Saturday, March 12, 2005
1639: New College in Cambridge, Massachusetts, changes its name to "Harvard," in honor of a clergyman who bequeathed £800 and his library of 400 books. Today its endowment is $22.6 billion.
1865: A month before the war ends, the Confederate States finally decide that it might be a good idea to allow African-Americans to serve in the army.
1884: Fifteen-year-old Leland Stanford Jr. dies of typhoid fever. His parents decide that the best memorial for him will be a university.
1901: Benjamin Harrison, who gave up law practice to join the Union Army in the Civil War and later served as President of the United States, dies at Indianapolis.

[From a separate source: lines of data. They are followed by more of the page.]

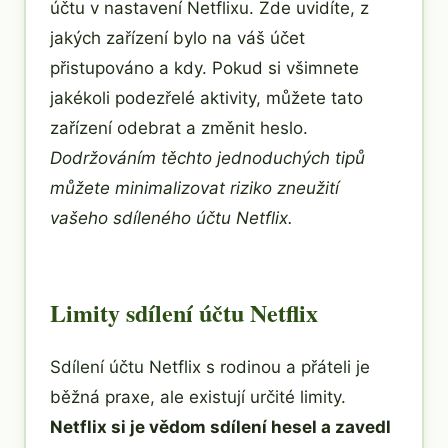
účtu v nastavení Netflixu. Zde uvidíte, z
jakých zařízení bylo na váš účet
přistupováno a kdy. Pokud si všimnete
jakékoli podezřelé aktivity, můžete tato
zařízení odebrat a změnit heslo.
Dodržováním těchto jednoduchých tipů
můžete minimalizovat riziko zneužití
vašeho sdíleného účtu Netflix.
Limity sdílení účtu Netflix
Sdílení účtu Netflix s rodinou a přáteli je
běžná praxe, ale existují určité limity.
Netflix si je vědom sdílení hesel a zavedl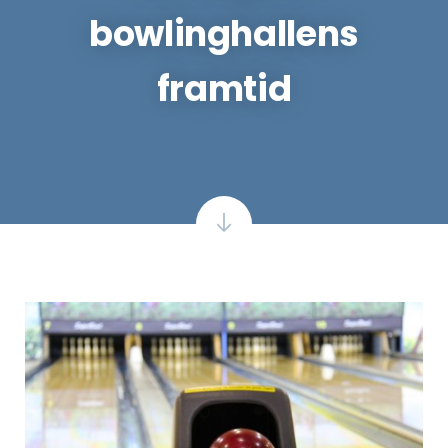
bowlinghallens
framtid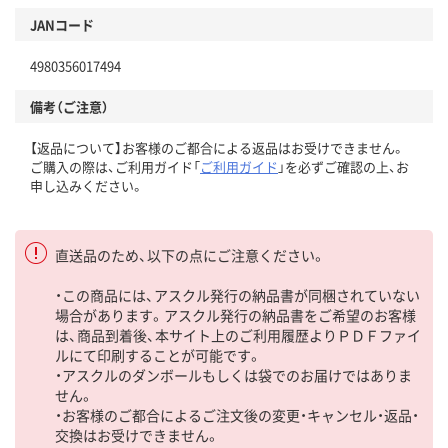
JANコード
4980356017494
備考（ご注意）
【返品について】お客様のご都合による返品はお受けできません。
ご購入の際は、ご利用ガイド「
ご利用ガイド
」を必ずご確認の上、お
申し込みください。
直送品のため、以下の点にご注意ください。
・この商品には、アスクル発行の納品書が同梱されていない
場合があります。アスクル発行の納品書をご希望のお客様
は、商品到着後、本サイト上のご利用履歴よりＰＤＦファイ
ルにて印刷することが可能です。
・アスクルのダンボールもしくは袋でのお届けではありま
せん。
・お客様のご都合によるご注文後の変更・キャンセル・返品・
交換はお受けできません。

The city's Benjamin Harrison Law School will later become the Indiana University-Indianapolis School of Law.
1908: Media tycoon Walter H. Annenberg, who will take over the family business at 32 when his father dies in prison for tax evasion, is born at Milwaukee, Wisconsin.
1913: Future CIA Director William Joseph Casey (St. John's Law 1937) is born in Queens, New York.
1933: Banks in the U.S. begin to re-open after President Roosevelt's forced "bank holiday."
1991: The U.S. Justice Department announces that Exxon Corp. will pay $1 billion to clean up the spill from the Exxon Valdez. The bill will eventually go up to $2 billion, plus another billion for fines and untold tort damages, which are still being litigated.